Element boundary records
>>>
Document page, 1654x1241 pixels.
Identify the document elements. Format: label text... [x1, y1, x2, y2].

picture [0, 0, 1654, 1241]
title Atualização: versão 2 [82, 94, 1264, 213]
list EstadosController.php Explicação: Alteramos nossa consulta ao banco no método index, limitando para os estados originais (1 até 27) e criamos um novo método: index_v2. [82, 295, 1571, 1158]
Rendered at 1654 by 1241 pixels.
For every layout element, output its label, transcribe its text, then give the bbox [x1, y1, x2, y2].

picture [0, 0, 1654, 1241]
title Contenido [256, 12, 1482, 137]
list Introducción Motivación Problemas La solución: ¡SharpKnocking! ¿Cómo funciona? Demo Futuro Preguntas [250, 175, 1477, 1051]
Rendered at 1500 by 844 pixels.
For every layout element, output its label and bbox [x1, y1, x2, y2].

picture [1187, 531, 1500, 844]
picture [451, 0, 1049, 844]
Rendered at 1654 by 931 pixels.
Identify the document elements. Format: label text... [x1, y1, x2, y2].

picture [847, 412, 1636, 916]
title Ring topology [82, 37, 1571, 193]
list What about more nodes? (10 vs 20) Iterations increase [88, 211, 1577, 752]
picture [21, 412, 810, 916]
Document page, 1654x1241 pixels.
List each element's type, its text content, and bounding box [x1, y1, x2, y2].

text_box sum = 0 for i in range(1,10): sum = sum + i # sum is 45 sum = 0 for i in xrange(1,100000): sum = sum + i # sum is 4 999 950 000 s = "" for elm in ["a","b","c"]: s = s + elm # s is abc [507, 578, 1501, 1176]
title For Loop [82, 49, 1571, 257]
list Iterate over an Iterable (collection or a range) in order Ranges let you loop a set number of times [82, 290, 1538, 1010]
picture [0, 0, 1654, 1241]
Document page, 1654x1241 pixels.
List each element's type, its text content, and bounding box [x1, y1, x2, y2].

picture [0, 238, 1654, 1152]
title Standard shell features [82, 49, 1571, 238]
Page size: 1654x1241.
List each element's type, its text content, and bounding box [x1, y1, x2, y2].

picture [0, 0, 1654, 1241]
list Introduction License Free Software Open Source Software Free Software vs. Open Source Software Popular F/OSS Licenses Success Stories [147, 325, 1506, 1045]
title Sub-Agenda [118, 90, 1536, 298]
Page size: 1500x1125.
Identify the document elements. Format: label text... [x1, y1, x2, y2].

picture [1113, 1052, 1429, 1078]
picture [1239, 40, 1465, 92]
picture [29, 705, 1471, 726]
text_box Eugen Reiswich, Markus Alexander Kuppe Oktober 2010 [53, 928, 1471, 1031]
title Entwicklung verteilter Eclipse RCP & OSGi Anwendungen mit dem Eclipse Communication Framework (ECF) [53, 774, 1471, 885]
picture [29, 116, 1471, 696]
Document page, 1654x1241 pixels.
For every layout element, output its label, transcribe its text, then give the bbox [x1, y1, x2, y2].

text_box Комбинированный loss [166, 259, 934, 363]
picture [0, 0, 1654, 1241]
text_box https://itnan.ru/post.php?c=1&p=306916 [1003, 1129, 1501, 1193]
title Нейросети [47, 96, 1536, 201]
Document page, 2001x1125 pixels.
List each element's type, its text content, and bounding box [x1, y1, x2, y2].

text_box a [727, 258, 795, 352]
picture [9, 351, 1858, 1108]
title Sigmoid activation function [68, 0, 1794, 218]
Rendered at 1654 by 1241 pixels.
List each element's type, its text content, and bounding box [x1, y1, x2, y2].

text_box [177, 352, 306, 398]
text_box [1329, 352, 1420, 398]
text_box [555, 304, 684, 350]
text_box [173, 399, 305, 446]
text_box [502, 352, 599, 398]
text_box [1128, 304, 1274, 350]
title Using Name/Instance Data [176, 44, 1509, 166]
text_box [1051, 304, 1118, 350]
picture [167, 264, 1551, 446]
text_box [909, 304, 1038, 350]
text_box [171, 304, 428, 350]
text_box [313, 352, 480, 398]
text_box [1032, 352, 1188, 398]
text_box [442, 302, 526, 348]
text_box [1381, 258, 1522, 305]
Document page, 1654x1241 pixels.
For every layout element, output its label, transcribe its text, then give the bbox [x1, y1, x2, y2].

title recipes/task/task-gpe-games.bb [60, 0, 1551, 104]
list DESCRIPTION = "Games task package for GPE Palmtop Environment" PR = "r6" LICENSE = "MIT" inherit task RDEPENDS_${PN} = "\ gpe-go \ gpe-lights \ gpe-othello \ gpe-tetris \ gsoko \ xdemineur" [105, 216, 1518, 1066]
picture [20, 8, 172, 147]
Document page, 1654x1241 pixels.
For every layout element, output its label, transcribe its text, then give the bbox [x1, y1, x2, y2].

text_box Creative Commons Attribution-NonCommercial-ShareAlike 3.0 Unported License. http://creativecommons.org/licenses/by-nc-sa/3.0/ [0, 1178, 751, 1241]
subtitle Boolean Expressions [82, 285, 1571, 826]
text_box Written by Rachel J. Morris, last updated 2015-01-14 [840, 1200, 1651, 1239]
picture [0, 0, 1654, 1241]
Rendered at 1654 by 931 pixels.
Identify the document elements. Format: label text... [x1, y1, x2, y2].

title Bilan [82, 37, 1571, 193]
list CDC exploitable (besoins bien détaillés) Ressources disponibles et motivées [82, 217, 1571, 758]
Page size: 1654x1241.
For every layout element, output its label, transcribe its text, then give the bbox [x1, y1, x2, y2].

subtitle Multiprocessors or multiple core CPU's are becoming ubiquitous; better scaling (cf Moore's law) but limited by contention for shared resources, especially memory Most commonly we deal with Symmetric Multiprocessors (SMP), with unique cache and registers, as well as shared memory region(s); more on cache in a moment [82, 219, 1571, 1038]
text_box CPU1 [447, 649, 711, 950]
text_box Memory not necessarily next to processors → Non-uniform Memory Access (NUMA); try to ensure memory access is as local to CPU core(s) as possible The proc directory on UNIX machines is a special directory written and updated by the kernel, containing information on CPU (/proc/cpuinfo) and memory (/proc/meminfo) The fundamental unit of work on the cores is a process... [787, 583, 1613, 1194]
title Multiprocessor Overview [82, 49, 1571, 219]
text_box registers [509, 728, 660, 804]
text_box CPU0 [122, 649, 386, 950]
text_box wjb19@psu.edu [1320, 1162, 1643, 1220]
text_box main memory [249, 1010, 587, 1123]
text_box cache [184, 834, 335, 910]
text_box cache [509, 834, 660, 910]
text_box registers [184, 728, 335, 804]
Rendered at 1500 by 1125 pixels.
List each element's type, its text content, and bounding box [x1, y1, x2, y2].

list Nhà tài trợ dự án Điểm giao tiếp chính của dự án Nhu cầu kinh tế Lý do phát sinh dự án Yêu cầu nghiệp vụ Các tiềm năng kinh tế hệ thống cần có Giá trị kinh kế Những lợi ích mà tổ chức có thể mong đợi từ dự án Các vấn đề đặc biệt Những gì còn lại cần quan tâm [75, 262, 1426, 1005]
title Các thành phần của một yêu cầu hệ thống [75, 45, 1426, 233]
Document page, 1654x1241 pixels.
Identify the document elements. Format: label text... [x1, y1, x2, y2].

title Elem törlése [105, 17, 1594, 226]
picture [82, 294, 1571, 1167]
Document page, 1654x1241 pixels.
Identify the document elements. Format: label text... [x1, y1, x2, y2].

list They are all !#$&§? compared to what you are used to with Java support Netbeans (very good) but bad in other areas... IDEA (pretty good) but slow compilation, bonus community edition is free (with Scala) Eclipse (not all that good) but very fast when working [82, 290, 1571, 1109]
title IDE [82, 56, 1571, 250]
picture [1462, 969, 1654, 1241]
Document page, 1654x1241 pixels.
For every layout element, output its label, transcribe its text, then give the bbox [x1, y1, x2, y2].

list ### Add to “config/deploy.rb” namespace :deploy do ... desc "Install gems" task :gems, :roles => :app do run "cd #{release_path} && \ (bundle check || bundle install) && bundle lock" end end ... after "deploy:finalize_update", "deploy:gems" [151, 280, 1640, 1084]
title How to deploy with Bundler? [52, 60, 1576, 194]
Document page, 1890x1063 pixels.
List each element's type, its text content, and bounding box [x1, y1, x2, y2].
<<<
GIVEN INSTRUCTION - Repeat the lines of the listing word for word, beginning with its first line and ending with the line that contains "picture [21, 412, 810, 916]".

EXERCISE OUTPUT -
Document page, 1654x1241 pixels.
Identify the document elements. Format: label text... [x1, y1, x2, y2].

picture [0, 0, 1654, 1241]
title Atualização: versão 2 [82, 94, 1264, 213]
list EstadosController.php Explicação: Alteramos nossa consulta ao banco no método index, limitando para os estados originais (1 até 27) e criamos um novo método: index_v2. [82, 295, 1571, 1158]
Rendered at 1654 by 1241 pixels.
For every layout element, output its label, transcribe its text, then give the bbox [x1, y1, x2, y2].

picture [0, 0, 1654, 1241]
title Contenido [256, 12, 1482, 137]
list Introducción Motivación Problemas La solución: ¡SharpKnocking! ¿Cómo funciona? Demo Futuro Preguntas [250, 175, 1477, 1051]
Rendered at 1500 by 844 pixels.
For every layout element, output its label and bbox [x1, y1, x2, y2].

picture [1187, 531, 1500, 844]
picture [451, 0, 1049, 844]
Rendered at 1654 by 931 pixels.
Identify the document elements. Format: label text... [x1, y1, x2, y2].

picture [847, 412, 1636, 916]
title Ring topology [82, 37, 1571, 193]
list What about more nodes? (10 vs 20) Iterations increase [88, 211, 1577, 752]
picture [21, 412, 810, 916]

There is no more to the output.